The message put across by this initiative is actually misguidedly nihilistic. It does nothing for "Design" - which, come on guys is a 'doing word', not a name. I don't take an interest in knocking people who get off their arses and do stuff, but what's the truth - was this rushed together, given a 'subversive' visual identity and then routinely PR'ed in just the way ADF seem to be railing against in their oblique statement? Though really, I can't tell what it is ADF stands for - because, you know, it's adopted such a fractured faux polemic style that it pulls off the unique ability to be saying pretty much nothing while looking like it's choc full of big ideas.

It bears a close resemblance to those councils who've inadvisedly welcomed grafitti artists into their arts outreach festivals to spray on their walls, and end up with a bunch of self-referential tags that look pretty much like any other neglected street, fooling themselves that they're being 'urban'.

And ultimately, being laughed at.
Sam Oakley
2010-07-22 12:59:06

"i also believe the ADF is primarily a projection of their own misgivings about what they have done with their life, but being projected onto others. the mass assumption involved in this indicates a blinkered view. it is not my problem - don't judge me by your own standards - please don't project it onto me. it is your problem. a mid-life crisis moment you could say (the ages of the prime instigators pan out for this, tempered by a few younger ones throwing in their lot to see what success it can bring them, part of their brand positioning.)"

spot on.
2010-08-29 03:51:47

Neville Brody said this in the book How to Think Like a Great Graphic Designer,

"There is nothing really different. There’s nothing really dangerous, there’s nothing really difficult out there right now. And I think we need some things to start galvanizing people. I think we need things that allow people to think in non-commercial ways."

"No one’s prepared to engage with difficult ideas anymore.

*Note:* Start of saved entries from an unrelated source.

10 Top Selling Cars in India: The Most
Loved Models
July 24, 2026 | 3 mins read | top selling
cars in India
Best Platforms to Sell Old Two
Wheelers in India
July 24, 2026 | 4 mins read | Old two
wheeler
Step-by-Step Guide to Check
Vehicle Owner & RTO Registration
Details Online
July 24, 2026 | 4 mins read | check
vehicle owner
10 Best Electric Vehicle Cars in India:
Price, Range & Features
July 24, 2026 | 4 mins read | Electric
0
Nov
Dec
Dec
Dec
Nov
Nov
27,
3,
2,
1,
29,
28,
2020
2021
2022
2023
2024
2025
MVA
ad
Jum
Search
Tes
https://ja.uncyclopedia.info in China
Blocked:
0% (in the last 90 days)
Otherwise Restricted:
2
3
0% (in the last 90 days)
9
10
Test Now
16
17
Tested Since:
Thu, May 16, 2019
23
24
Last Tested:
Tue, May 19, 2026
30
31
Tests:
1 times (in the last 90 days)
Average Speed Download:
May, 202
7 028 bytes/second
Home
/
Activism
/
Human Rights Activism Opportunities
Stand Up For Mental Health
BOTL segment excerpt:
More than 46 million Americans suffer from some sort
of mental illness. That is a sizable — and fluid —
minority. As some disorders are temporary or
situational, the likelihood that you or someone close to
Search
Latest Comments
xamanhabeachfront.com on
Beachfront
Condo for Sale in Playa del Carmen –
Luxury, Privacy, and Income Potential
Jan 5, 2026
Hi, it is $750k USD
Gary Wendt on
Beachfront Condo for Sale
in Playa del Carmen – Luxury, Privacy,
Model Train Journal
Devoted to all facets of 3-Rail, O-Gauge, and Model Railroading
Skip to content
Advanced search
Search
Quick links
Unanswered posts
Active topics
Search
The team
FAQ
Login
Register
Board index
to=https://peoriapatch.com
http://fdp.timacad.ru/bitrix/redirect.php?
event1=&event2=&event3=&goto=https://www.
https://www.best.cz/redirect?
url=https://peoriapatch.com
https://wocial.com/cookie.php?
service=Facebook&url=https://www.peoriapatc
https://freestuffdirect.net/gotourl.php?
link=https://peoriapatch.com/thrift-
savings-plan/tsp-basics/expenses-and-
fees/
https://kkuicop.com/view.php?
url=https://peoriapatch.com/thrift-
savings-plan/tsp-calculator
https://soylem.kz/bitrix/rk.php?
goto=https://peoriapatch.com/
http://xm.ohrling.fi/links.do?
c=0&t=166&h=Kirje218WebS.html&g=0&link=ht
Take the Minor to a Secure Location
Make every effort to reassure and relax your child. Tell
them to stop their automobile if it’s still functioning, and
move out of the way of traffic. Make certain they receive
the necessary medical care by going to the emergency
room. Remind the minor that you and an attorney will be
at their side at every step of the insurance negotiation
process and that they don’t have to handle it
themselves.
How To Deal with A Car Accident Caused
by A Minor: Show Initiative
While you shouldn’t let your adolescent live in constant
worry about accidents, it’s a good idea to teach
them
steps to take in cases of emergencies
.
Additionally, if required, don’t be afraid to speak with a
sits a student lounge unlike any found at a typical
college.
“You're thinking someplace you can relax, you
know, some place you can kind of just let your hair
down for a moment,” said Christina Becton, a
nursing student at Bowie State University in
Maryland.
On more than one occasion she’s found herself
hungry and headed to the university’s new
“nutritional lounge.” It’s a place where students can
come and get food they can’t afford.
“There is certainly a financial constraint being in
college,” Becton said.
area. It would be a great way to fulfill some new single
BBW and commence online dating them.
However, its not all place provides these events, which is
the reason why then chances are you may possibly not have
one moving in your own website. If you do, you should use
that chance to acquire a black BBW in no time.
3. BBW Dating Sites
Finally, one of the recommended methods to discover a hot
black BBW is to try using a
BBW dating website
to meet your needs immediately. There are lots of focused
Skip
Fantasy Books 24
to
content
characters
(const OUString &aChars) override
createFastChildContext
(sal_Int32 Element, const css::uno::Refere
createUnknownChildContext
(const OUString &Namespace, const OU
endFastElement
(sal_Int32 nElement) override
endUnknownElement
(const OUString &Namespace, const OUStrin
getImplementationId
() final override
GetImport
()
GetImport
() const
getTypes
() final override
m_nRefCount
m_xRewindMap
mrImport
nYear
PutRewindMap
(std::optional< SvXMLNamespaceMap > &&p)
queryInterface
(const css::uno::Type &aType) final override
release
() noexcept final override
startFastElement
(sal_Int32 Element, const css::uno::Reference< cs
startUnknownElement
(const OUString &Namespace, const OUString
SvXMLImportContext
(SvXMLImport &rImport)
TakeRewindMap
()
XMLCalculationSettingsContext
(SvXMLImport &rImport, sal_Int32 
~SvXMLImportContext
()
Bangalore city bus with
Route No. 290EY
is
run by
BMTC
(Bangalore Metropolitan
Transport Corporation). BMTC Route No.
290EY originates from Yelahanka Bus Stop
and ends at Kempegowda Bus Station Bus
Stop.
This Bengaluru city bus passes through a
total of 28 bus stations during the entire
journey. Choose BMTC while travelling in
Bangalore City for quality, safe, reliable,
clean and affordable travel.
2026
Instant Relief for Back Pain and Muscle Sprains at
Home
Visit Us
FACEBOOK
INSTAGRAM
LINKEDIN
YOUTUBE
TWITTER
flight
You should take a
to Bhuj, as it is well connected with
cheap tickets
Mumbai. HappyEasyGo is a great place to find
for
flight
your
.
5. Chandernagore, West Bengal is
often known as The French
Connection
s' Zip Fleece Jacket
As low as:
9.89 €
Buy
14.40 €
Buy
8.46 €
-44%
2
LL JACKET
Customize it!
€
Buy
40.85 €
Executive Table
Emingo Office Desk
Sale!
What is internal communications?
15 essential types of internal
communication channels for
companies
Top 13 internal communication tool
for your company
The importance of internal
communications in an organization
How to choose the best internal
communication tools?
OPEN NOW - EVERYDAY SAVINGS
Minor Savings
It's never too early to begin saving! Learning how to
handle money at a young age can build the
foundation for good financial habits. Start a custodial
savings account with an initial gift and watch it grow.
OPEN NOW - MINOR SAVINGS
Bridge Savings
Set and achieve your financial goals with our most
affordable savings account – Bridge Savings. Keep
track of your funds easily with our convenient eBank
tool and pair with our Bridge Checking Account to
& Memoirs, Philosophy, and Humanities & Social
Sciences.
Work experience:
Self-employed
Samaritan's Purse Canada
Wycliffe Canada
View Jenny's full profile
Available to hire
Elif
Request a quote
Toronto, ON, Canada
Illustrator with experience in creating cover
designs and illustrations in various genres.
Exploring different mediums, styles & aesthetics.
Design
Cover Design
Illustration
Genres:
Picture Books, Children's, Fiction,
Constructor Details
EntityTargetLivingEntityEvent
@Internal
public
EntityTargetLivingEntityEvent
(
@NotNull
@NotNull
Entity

It is very rare that graphic design is a difficult, engaging space these days."

This was back in 2007, it seems he's taken it upon himself to start "galvanizing people"..
2010-08-29 04:06:55

Say what you want about the design 'manefesto' (its a complete load of s*** by the way), Ths is one of the first websites that I have seen for a long time that actually makes me angry.

This website is a disgrace to web development.

Anti design does not mean that you should create a website that is extrememly iritating and downright difficult to read for many people. I chellenge anyone to actually read some oif this and not get annoyed

So ‘controversial’! Well done Neville!

It always makes me laugh when graphic designers start spouting off this stuff. Like Neville Brody hasnt made money out of corporate design.